Verletzungen des Beines
 

Verletzungen an den Beinen sind relativ häufig und müssen, da sie sehr infektionsgefährdet sind, grundsätzlich verbunden werden. Damit wird eine (weitere) Verschmutzung verhindert und einer Schwellung durch den Druck des Verbandes vorgebeugt. 

 

 

Jede Beinwunde birgt zudem das Risiko eines Einschusses (Phlegmone) - siehe dort - und ist tetanusgefährdet.Anzeichen: Schnitt-, Riß-, Stich-, Biß-, Tritt-, Hautwunden, Blutungen in unterschiedlichster Menge, evtl. auch Lahmheit.

Gegenmaßnahmen: Nur ganz oberflächliche Hautwunden mit filmbildendem Abdeckspray behandeln. Alle anderen Wunden nur verbinden, keine Sprays oder Puder benutzen, keine Salben auftragen! Den Tierarzt rufen!

ACHTUNG: Unbedingt für ausreichende Polsterung des Verbandes sorgen, da die Haut sonst abgeschnürt wird und abstirbt. Im Strahl blutende arterielle Wunden mit Druckverband zum Stillstand bringen.

 
Bissverletzungen

Pferde können sich gegenseitig quetschende Bissverletzungen beibringen. Bleibt dabei die Haut intakt, geht der Bluterguss bald zurück. Gelangen jedoch dabei Keime unter die Haut, breiten sie sich schnell im Gewebe aus und können großen Schaden anrichten. 

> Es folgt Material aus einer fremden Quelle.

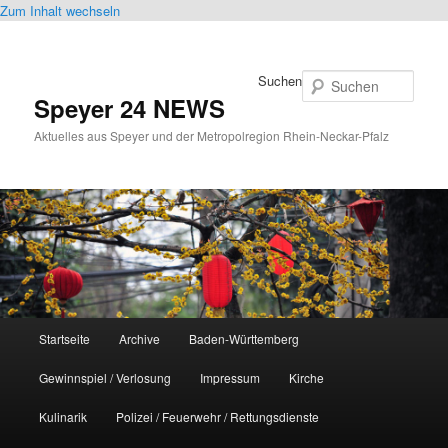
Zum Inhalt wechseln
Suchen
Speyer 24 NEWS
Aktuelles aus Speyer und der Metropolregion Rhein-Neckar-Pfalz
Hauptmenü
Startseite
Archive
Baden-Württemberg
Gewinnspiel / Verlosung
Impressum
Kirche
Kulinarik
Polizei / Feuerwehr / Rettungsdienste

Hundebisse, deren Tiefe oft kaum abzuschätzen ist, verursachen meist eiternde Entzündungen. Zudem können sie Schäden an Gelenken oder Sehnen verursacht haben.

Anzeichen: Hundebiss: Kleine nadelstichähnliche Verletzungen an Beinen, Maul, Nüstern. Pferdebiß: Zweigeteilte gequetschte Fellabschabungen im Rücken- und Kruppenbereich.

Gegenmaßnahmen: Wunde steril abdecken, polstern und bandagieren. Alle Verbände an Beinen müssen dick abgepolstert werden, um ein Absterben der Haut zu verhindern! Größere Pferdebisse sowie sämtliche Hundebisse tierärztlich untersuchen lassen. Bei Hundebiss den Tollwut-Impfschutz kontrollieren (es könnte auch ein tollwütiger Fuchs gewesen sein!) und bei jeder Art von Bissen den Tetanusschutz überprüfen.

 

Durchfall

Häufig und harmlos sind Ernährungsfehler (plötzliche Umstellung auf Weide, Koppel mit rohfaserarmem Gras, verdorbene Futtermittel). Auch in Stresssituationen, Erschöpfungszuständen und Erkrankungen können zu Durchfall führen. Anzeichen: Oberschenkel innen kotverschmutzt, breiiger, wässriger oder wasserdünner Kot, fauliger übler Geruch, auch Krämpfe, Blähungen.

Gegenmaßnahmen: Breiiger Durchfall: Heilt normalerweise von selbst; Unterstützung durch Gabe von 1 Liter Dickmilch, Joghurt oder Kefir mit Kleie oder Quetschhafer, verteilt auf dreimal täglich. Bei sehr breiig erscheinendem Durchfall ein Fastentag, danach mit sehr geringen Mengen guten Heues anfüttern. Immer sauberes Wasser bereitstellen! Wenn nach drei bis fünf Tagen keine Besserung, Tierarzt verständigen.

Wässriger und jede andere Art von Durchfall muß umgehend vom Tierarzt behandelt werden.

 

 

Druse

Diese sehr ansteckende bakterielle Infektionskrankheit tritt besonders häufig bis zum 6. Lebensjahr auf und äußert sich durch Vereiterung der Lymphknoten am Kopf. Gefahr besteht, wenn ältere Pferde erstmalig oder Fohlen ohne Antikörper infiziert werden.

Anzeichen: Abgeschlagenheit, Futterverweigerung, Fieber, schmerzhaftes deutliches Anschwellen der Lymphknoten am Kopf, Schluckbeschwerden.

Gegenmaßnahmen: Beim geringsten Verdacht Tierarzt rufen! Pferd völlig ruhigstellen, isolieren um Verschleppung oder Ausbreitung vorzubeugen.